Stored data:
_ _ _

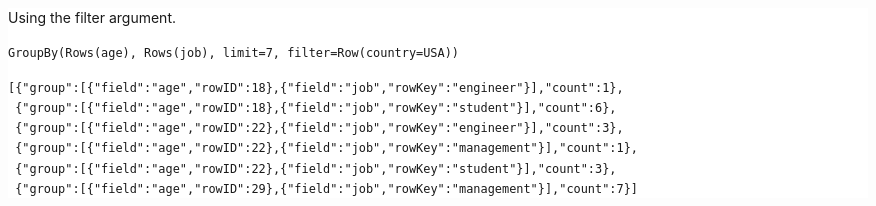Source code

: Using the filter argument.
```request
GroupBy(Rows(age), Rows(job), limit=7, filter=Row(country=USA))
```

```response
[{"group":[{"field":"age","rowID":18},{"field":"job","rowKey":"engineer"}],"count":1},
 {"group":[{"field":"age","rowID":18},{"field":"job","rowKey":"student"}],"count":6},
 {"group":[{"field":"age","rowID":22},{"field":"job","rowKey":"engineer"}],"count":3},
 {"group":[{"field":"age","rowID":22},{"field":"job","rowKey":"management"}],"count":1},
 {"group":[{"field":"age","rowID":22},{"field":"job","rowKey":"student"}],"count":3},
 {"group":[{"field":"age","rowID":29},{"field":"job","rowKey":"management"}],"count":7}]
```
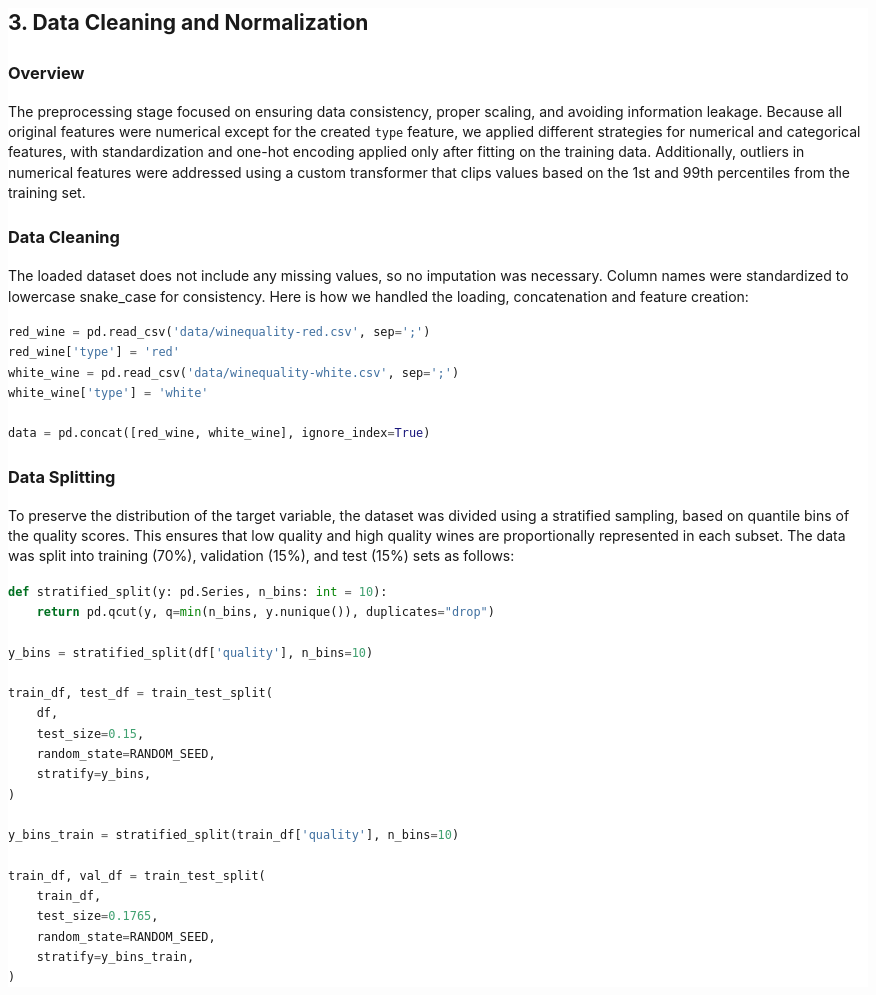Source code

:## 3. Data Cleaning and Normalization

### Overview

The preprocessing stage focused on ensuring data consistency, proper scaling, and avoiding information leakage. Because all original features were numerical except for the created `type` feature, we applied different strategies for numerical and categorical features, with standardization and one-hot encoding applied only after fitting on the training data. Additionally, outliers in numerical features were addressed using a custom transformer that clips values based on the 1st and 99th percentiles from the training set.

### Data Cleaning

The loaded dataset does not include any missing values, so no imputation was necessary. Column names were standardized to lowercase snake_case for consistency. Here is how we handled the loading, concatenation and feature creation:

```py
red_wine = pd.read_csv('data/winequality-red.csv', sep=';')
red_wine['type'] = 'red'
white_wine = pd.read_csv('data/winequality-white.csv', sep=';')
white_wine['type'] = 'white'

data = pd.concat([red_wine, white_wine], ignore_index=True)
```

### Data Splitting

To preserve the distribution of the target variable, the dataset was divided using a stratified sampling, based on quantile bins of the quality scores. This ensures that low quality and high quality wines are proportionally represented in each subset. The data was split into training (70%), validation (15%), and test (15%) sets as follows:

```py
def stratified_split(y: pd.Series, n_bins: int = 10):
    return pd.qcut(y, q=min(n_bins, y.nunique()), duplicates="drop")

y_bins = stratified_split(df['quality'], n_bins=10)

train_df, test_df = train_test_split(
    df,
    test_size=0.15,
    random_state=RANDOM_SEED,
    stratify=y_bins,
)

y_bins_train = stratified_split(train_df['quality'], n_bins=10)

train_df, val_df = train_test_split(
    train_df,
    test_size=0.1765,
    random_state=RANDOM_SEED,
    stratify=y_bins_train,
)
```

_ _ _

What the exercise asks = Return, from the entries, each line that holds "dataset".

Output for this task =
The loaded dataset does not include any missing values, so no imputation was necessary. Column names were standardized to lowercase snake_case for consistency. Here is how we handled the loading, concatenation and feature creation:
To preserve the distribution of the target variable, the dataset was divided using a stratified sampling, based on quantile bins of the quality scores. This ensures that low quality and high quality wines are proportionally represented in each subset. The data was split into training (70%), validation (15%), and test (15%) sets as follows:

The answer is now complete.